Emmanuel Macron montre patte blanche. Dans un entretien au Journal du dimanche, le ministre de l'Economie a choisi de relayer le tardif message d'apaisement du gouvernement sur le projet de loi El Khomri : « Le gouvernement est à l'écoute et ne considère pas que tout est intangible.» C'est là confirmer que, côté exécutif, les portes sont ouvertes pour aménager un texte qui menace de mettre le feu à la gauche, entre levée de bouclier syndicale, poussée de fièvre des socialistes et pétition à succès contre le projet de loi. C'est aussi apporter son soutien implicite au processus désormais enclenché.
Un ralliement qui, pour Macron, n'a pas été sans hésitations. Pour plusieurs parlementaires qui comptent parmi ses proches, la brutalité avec laquelle Manuel Valls a présenté la réforme du travail - laissant entendre que le gouvernement pourrait recourir au 49.3 en cas de rébellion de sa majorité - augurait mal de l'avenir. A n'en pas douter, ont-ils dit au ministre, le projet de loi El Khomri allait virer à la pétaudière politique. Mieux valait pour Macron rester à l'écart. «S'il veut "aller au bout", Valls n'a qu'à y aller tout seul !» vitupère un député PS, ulcéré du «bonapartisme» d'un Premier ministre qui a tenu Macron à bonne distance des opérations pour tenter de lui reprendre le leadership réformiste que le ministre de l'Economie lui dispute aux yeux de l'opinion. Quitte à intégrer in extremis au projet de loi, sans précaution ni pédagogie préalable, plusieurs dispositions à haut potentiel inflammable qui devaient à l'origine figurer dans le projet de loi sur les nouvelles opportunités économiques (NOE) que préparait Macron, finalement enterré mi-janvier. C'est vrai de l'assouplissement des conditions de licenciements économiques comme du plafonnement des indemnités prud'homales en cas de licenciement, deux revendications fortes du Medef et de l'Afep, le lobby des grands groupes français.
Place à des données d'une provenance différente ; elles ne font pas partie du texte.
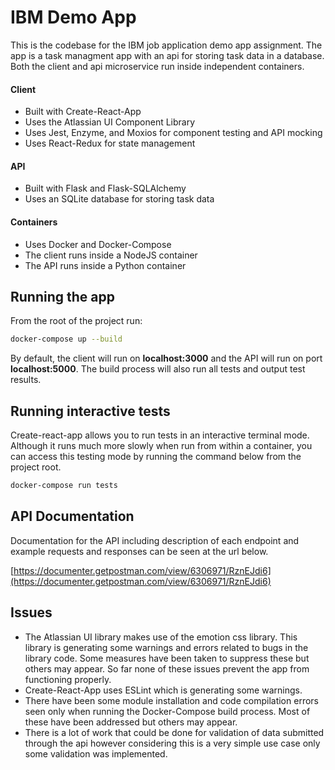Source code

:# IBM Demo App

This is the codebase for the IBM job application demo app assignment.  The app is a task managment app with an api for storing task data in a database.  Both the client and api microservice run inside independent containers.

#### Client

- Built with Create-React-App
- Uses the Atlassian UI Component Library
- Uses Jest, Enzyme, and Moxios for component testing and API mocking
- Uses React-Redux for state management

#### API

- Built with Flask and Flask-SQLAlchemy
- Uses an SQLite database for storing task data

#### Containers

- Uses Docker and Docker-Compose
- The client runs inside a NodeJS container
- The API runs inside a Python container


## Running the app

From the root of the project run:

```sh
docker-compose up --build
```

By default, the client will run on **localhost:3000** and the API will run on port **localhost:5000**.  The build process will also run all tests and output test results.


## Running interactive tests

Create-react-app allows you to run tests in an interactive terminal mode.  Although it runs much more slowly when run from within a container, you can access this testing mode by running the command below from the project root.

```sh
docker-compose run tests
```


## API Documentation

Documentation for the API including description of each endpoint and example requests and responses can be seen at the url below.

[https://documenter.getpostman.com/view/6306971/RznEJdi6](https://documenter.getpostman.com/view/6306971/RznEJdi6)


## Issues

- The Atlassian UI library makes use of the emotion css library. This library is generating some warnings and errors related to bugs in the library code.  Some measures have been taken to suppress these but others may appear.  So far none of these issues prevent the app from functioning properly.
- Create-React-App uses ESLint which is generating some warnings.
- There have been some module installation and code compilation errors seen only when running the Docker-Compose build process.  Most of these have been addressed but others may appear.
- There is a lot of work that could be done for validation of data submitted through the api however considering this is a very simple use case only some validation was implemented.

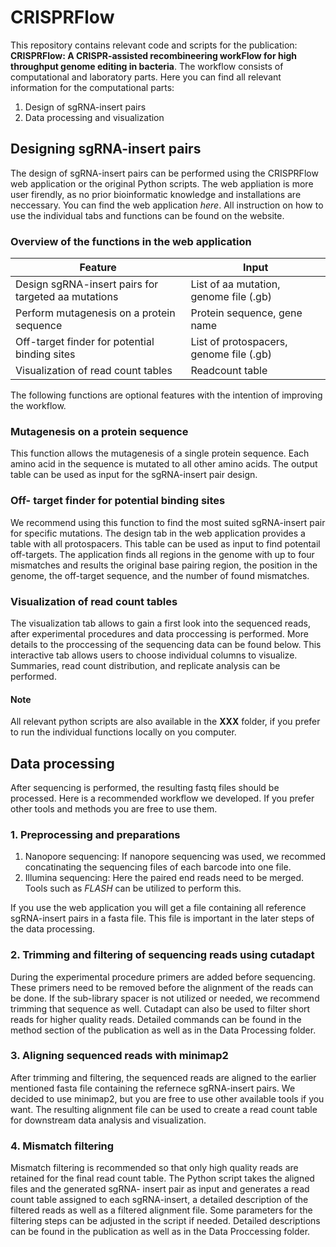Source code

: # CRISPRFlow
This repository contains relevant code and scripts for the publication: **CRISPRFlow: A CRISPR-assisted recombineering workFlow for high throughput genome editing in bacteria**. 
The workflow consists of computational and laboratory parts. Here you can find 
all relevant information for the computational parts: 
1. Design of sgRNA-insert pairs
2. Data processing and visualization


## Designing sgRNA-insert pairs
The design of sgRNA-insert pairs can be performed using the CRISPRFlow web application or the original Python scripts. The web appliation is more user firendly, as no prior bioinformatic knowledge and 
installations are neccessary. You can find the web application *here*. All instruction on how to use the individual tabs and functions can be found on the website.

### Overview of the functions in the web application

| Feature                                             | Input|
|-----------------------------------------------------| --------|
| Design sgRNA-insert pairs for targeted aa mutations | List of aa mutation, genome file (.gb)  |
| Perform mutagenesis on a protein sequence           | Protein sequence, gene name|
| Off-target finder for potential binding sites       | List of protospacers, genome file (.gb)|
| Visualization of read count tables                  | Readcount table  |

The following functions are optional features with the intention of improving the workflow.

### Mutagenesis on a protein sequence
This function allows the mutagenesis of a single protein sequence. Each amino acid in the sequence is mutated to all other amino acids. The output table can 
be used as input for the sgRNA-insert pair design.

### Off- target finder for potential binding sites
We recommend using this function to find the most suited sgRNA-insert pair for specific mutations. The design tab in the web application provides a table with all protospacers. This 
table can be used as input to find potentail off-targets. The application finds all regions in the genome with up to four mismatches and results the original base pairing region, the position 
in the genome, the off-target sequence, and the number of found mismatches.

### Visualization of read count tables
The visualization tab allows to gain a first look into the sequenced reads, after experimental procedures and data proccessing is performed. More details to the proccessing of the sequencing data can be found below. 
This interactive tab allows users to choose individual columns to visualize. Summaries, read count distribution, and replicate analysis can be performed. 


#### Note

All relevant python scripts are also available in the **XXX** folder, if you prefer to run the individual functions locally on you computer.

## Data processing
After sequencing is performed, the resulting fastq files should be processed. Here is a recommended workflow we developed. If you prefer other tools and methods you are free to use them.  
 ### 1. Preprocessing and preparations
1. Nanopore sequencing: If nanopore sequencing was used, we recommed concatinating the sequencing files of each barcode into one file. 
2. Illumina sequencing: Here the paired end reads need to be merged. Tools such as *FLASH* can be utilized to perform this.

If you use the web application you will get a file containing all reference sgRNA-insert pairs in a fasta file. This file is important in the later steps of the data processing.

### 2. Trimming and filtering of sequencing reads using cutadapt
During the experimental procedure primers are added before sequencing. These primers need to be removed before the alignment of the reads can be done. If the sub-library spacer is not utilized or needed, we recommend trimming that sequence as well. Cutadapt can also be used to filter short reads for higher quality reads. Detailed commands can be found in the method section of the publication as well as in the Data Processing folder.

### 3. Aligning sequenced reads with minimap2
After trimming and filtering, the sequenced reads are aligned to the earlier mentioned fasta file containing the  refernece sgRNA-insert pairs. We decided to use minimap2, but you are free to use other available tools if you want. The resulting alignment file can be used to create a read count table for downstream data analysis and visualization.

### 4. Mismatch filtering 
Mismatch filtering is recommended so that only high quality reads are retained for the final read count table. The Python script takes the aligned files and the generated sgRNA- insert pair as input and generates a read count table assigned to each sgRNA-insert, a detailed description of the filtered reads as well as a filtered alignment file. Some parameters for the filtering steps can be adjusted in the script if needed. Detailed descriptions can be found in the publication as well as in the Data Proccessing folder.






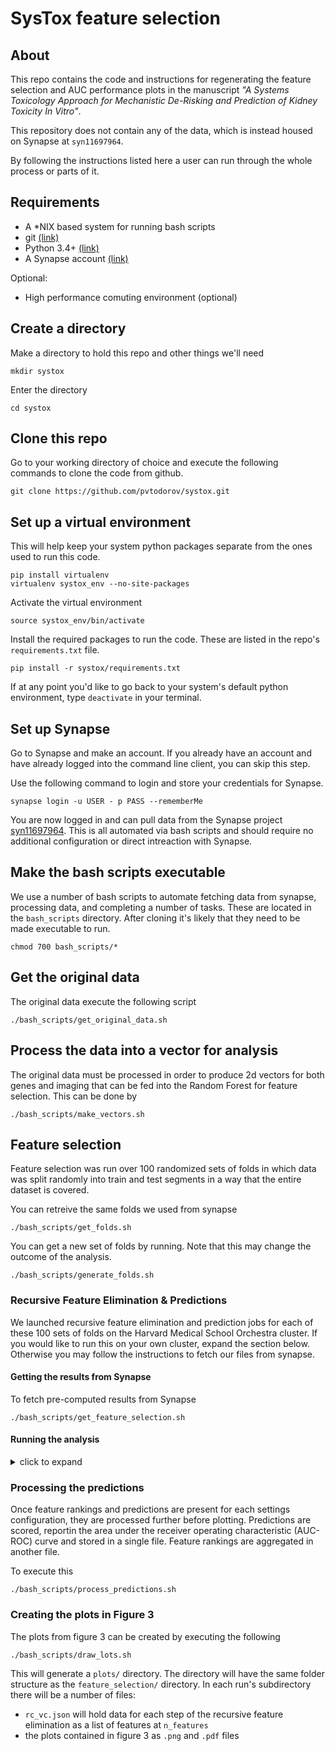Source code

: # SysTox feature selection

## About
This repo contains the code and instructions for regenerating the feature selection and AUC performance plots in the manuscript *"A Systems Toxicology Approach for Mechanistic De-Risking and Prediction of Kidney Toxicity In Vitro"*.

This repository does not contain any of the data, which is instead housed on Synapse at `syn11697964`.

By following the instructions listed here a user can run through the whole process or parts of it.

## Requirements

* A *NIX based system for running bash scripts
* git [(link)](https://git-scm.com/book/en/v2/Getting-Started-Installing-Git)
* Python 3.4+ [(link)](https://www.python.org/downloads/)
* A Synapse account [(link)](http://docs.synapse.org/articles/getting_started.html)

Optional:
* High performance comuting environment (optional)

## Create a directory
Make a directory to hold this repo and other things we'll need

```
mkdir systox
```

Enter the directory
```
cd systox
```

## Clone this repo

Go to your working directory of choice and execute the following commands to clone the code from github.

```
git clone https://github.com/pvtodorov/systox.git
```

## Set up a virtual environment
This will help keep your system python packages separate from the ones used to run this code.

```
pip install virtualenv
virtualenv systox_env --no-site-packages
```

Activate the virtual environment
```
source systox_env/bin/activate
```
Install the required packages to run the code. These are listed in the repo's `requirements.txt` file.
```
pip install -r systox/requirements.txt
```

If at any point you'd like to go back to your system's default python environment, type `deactivate` in your terminal.


## Set up Synapse
Go to Synapse and make an account. If you already have an account and have already logged into the command line client, you can skip this step.

Use the following command to login and store your credentials for Synapse.
```
synapse login -u USER - p PASS --rememberMe
```
You are now logged in and can pull data from the Synapse project [syn11697964](https://www.synapse.org/#!Synapse:syn11697964). This is all automated via bash scripts and should require no additional configuration or direct intreaction with Synapse.


## Make the bash scripts executable
We use a number of bash scripts to automate fetching data from synapse, processing data, and completing a number of tasks. These are located in the `bash_scripts` directory. After cloning it's likely that they need to be made executable to run.
```
chmod 700 bash_scripts/*
```


## Get the original data
The original data execute the following script
```
./bash_scripts/get_original_data.sh
```

## Process the data into a vector for analysis
The original data must be processed in order to produce 2d vectors for both genes and imaging that can be fed into the Random Forest for feature selection. This can be done by
```
./bash_scripts/make_vectors.sh
```

## Feature selection
Feature selection was run over 100 randomized sets of folds in which data was split randomly into train and test segments in a way that the entire dataset is covered.

You can retreive the same folds we used from synapse
```
./bash_scripts/get_folds.sh
```

You can get a new set of folds by running. Note that this may change the outcome of the analysis.
```
./bash_scripts/generate_folds.sh
```

### Recursive Feature Elimination & Predictions

We launched recursive feature elimination and prediction jobs for each of these 100 sets of folds on the Harvard Medical School Orchestra cluster. If you would like to run this on your own cluster, expand the section below. Otherwise you may follow the instructions to fetch our files from synapse.

#### Getting the results from Synapse
To fetch pre-computed results from Synapse 
```
./bash_scripts/get_feature_selection.sh
```

#### Running the analysis
<details>
<summary>
click to expand
</summary>

##### get the settings files
Fetch the files from synapse by:
```
./bash_scripts/get_settings.sh
```
###### list of settings files
```
run_settings/01_genes_NORMAL_settings.json
run_settings/01_genes_NORMAL_scrambled_settings.json
run_settings/01_imaging_NORMAL_settings.json
run_settings/01_imaging_NORMAL_scrambled_settings.json
```  
##### feature selection Python script
```
python scripts/feature_select.py <settings file> <fold number>
```
##### predictions Python script
```
python scripts/predict.py <settings file> <fold number>
```

* The fold numbers must be an array from 0-99
</details>

### Processing the predictions

Once feature rankings and predictions are present for each settings configuration, they are processed further before plotting. Predictions are scored, reportin the area under the receiver operating characteristic (AUC-ROC) curve and stored in a single file. Feature rankings are aggregated in another file.

To execute this
```
./bash_scripts/process_predictions.sh
```


### Creating the plots in Figure 3
The plots from figure 3 can be created by executing the following
```
./bash_scripts/draw_lots.sh
```
This will generate a `plots/` directory. The directory will have the same folder structure as the `feature_selection/` directory. In each run's subdirectory there will be a number of files:

- `rc_vc.json` will hold data for each step of the recursive feature elimination as a list of features at `n_features`
- the plots contained in figure 3 as `.png` and `.pdf` files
Or, pour Macron, la méthode est essentielle si l'on veut aboutir. «On ne peut pas tout brutaliser, car ce serait prendre le risque de refermer les débats […] sans avoir réglé les problèmes , dit-il au JDD, citant en exemple le CPE . La France a malheureusement l'habitude de projets lancés sur des enjeux réels mais qui, mal emmanchés, finissent dans la crispation.» Une critique implicite de la façon de faire de Valls.
Néanmoins, Macron ne peut se démarquer sans se trahir. Du projet de loi, il partage l'esprit et les préconisations. Assouplir le code du travail est selon lui une nécessité pour l'emploi. «Notre système est inadapté : il a été conçu pour ceux qui travaillent en CDI dans un grand groupe, mais seulement 13 % des embauches se font en CDI» , justifie-t-il. Dans la droite ligne de Hollande, il se prononce en faveur d'un texte non pas amputé de ses dispositions polémiques mais enrichi sur des sujets comme le compte personnel d'activité ou la formation des chômeurs.